Exercise text =
= = = =

38:54And as they can't see the natural horizon outside,
38:58neither pilot can verify their actual attitude.
39:03As the plunging jet rapidly gains speed,
39:06negative G-forces make the pilots feel weightless.
39:10Flight 294 rolls to the left until it banks upside down.
39:16It's possible that this occurred because now the first officer had grabbed the yoke
39:22to steady himself or to possibly try to contribute to solving the problem.
39:25Upside down and hurtling to earth, the first officer's display shows the plane in a nosedive and banking left.
39:34Come up!
39:36Bank angle!
39:38But the captain sees the opposite, a plane climbing and rolling right.
39:42Come up! Bank angle!
39:43His first officer's suggestions make no sense.
39:46And the inverted G-forces make it almost impossible to think.
39:50Come on, help me!
39:51Help me!
39:52Bank angle!
39:53Help me!
39:54Yes, I'm trying!
39:55Don't lift!
39:56Don't lift!
39:58Bank angle!
39:59If you get sucked into a reality in the middle of the night like this,
40:03that is not commensurate with what's actually happening,
40:07in other words, it's an induced reality,
40:09then it begins to get confusing.
40:11And if you get past a certain point, that confusion can become terminal.

= = = =

Given information =

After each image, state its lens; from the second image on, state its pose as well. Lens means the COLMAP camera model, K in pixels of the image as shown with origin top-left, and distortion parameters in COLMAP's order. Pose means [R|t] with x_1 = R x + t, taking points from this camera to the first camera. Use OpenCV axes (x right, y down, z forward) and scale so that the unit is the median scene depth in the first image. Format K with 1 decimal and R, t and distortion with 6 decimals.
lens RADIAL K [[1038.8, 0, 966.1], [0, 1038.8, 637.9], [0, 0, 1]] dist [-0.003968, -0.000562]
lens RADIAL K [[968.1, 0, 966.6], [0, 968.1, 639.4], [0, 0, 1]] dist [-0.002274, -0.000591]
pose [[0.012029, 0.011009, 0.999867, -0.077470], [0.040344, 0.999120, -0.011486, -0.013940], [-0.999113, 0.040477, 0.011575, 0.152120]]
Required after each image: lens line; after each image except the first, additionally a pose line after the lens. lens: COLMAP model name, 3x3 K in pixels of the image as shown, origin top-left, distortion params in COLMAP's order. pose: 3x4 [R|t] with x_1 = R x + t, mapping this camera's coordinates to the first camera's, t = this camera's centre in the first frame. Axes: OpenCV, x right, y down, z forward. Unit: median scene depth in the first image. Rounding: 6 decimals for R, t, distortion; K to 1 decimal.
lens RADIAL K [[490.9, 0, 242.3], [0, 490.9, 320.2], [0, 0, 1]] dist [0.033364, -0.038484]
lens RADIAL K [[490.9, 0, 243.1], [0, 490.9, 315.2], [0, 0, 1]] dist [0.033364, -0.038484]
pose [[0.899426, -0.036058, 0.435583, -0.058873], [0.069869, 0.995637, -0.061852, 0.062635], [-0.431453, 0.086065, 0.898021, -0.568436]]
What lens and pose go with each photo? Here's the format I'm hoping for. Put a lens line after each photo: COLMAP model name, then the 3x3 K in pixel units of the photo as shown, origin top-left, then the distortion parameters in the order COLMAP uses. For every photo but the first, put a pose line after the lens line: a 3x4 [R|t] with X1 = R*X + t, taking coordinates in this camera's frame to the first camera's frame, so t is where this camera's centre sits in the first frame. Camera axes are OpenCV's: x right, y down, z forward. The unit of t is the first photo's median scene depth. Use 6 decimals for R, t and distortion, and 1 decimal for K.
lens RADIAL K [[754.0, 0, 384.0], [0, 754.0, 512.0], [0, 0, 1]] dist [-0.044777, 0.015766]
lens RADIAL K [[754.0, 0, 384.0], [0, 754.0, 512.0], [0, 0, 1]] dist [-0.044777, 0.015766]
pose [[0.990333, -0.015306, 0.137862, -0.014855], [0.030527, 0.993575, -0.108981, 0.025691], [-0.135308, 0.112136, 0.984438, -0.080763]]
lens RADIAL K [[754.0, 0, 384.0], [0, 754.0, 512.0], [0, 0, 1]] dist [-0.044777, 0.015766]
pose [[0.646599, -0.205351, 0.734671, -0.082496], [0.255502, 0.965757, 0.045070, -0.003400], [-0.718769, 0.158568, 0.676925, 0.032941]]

= = = =

Task requirements =
1 – Rewrite the part of the flight transcript that begins at the words "39:03As the plunging" and stops after "39:51Help me!", replacing "first officer" with "copilot".
2 – Continue the flight transcript from its last line.
The listing has no connection to the flight transcript.

Answers to each task =
1 –
39:03As the plunging jet rapidly gains speed,
39:06negative G-forces make the pilots feel weightless.
39:10Flight 294 rolls to the left until it banks upside down.
39:16It's possible that this occurred because now the copilot had grabbed the yoke
39:22to steady himself or to possibly try to contribute to solving the problem.
39:25Upside down and hurtling to earth, the copilot's display shows the plane in a nosedive and banking left.
39:34Come up!
39:36Bank angle!
39:38But the captain sees the opposite, a plane climbing and rolling right.
39:42Come up! Bank angle!
39:43His copilot's suggestions make no sense.
39:46And the inverted G-forces make it almost impossible to think.
39:50Come on, help me!
39:51Help me!

2 –
40:16The plane is in a steep dive, nearly inverted,
40:19and traveling at speeds approaching 600 miles an hour.
40:23Once you get to that point, the mind pretty much checks out
40:27in terms of giving you good guidance on how to fly the airplane.
40:31And after that point, there's just no recovering.
40:34We need to climb!
40:36Yes, we need to climb.
40:37Don't lift!
40:39Continue right!
40:41Continue right!
40:43Come on, help me!
40:45I don't know, I don't see anything!
40:48What?
40:49What the?
40:50Bank angle!
40:52Bank angle!
40:53No!
40:54No, no!
40:5680 seconds from the first sign of trouble,
40:59the plane slams into the ground.
41:06There's no training that's typically provided
41:09to understand how to effectively recover
41:12from a situation such as this.
41:15The final question for investigators
41:16will be the most difficult to answer.
41:20Why did the inertial reference unit fail in the first place?
41:26With more than 9,000 identical units in service around the world,
41:31the answer is vitally important.
41:36The IRUs have been recovered from the crash site,
41:39but they're very badly damaged.
41:42The physical IRU was damaged beyond recognition.
41:48And we couldn't find out what caused the problem.
41:58Nothing.
42:00Without the device's memory cards,
42:02investigators are unable to determine the cause of the failure.
42:06We tried in every possible way, but we didn't have enough evidence to understand it.
42:16What the hell?
42:18Regardless of what caused it,
42:20the IRU's failure should not have caused an accident.
42:23There are backup instruments on board for precisely that reason.
42:27Redundancy is one of the keys to aviation safety.
42:31Because not only do we need redundant pilots,
42:34because human beings can fail,
42:36but we need redundant instruments.
42:38We don't want to ever get in a situation where a single point failure
42:41is going to cause you to not be able to fly the airplane safely.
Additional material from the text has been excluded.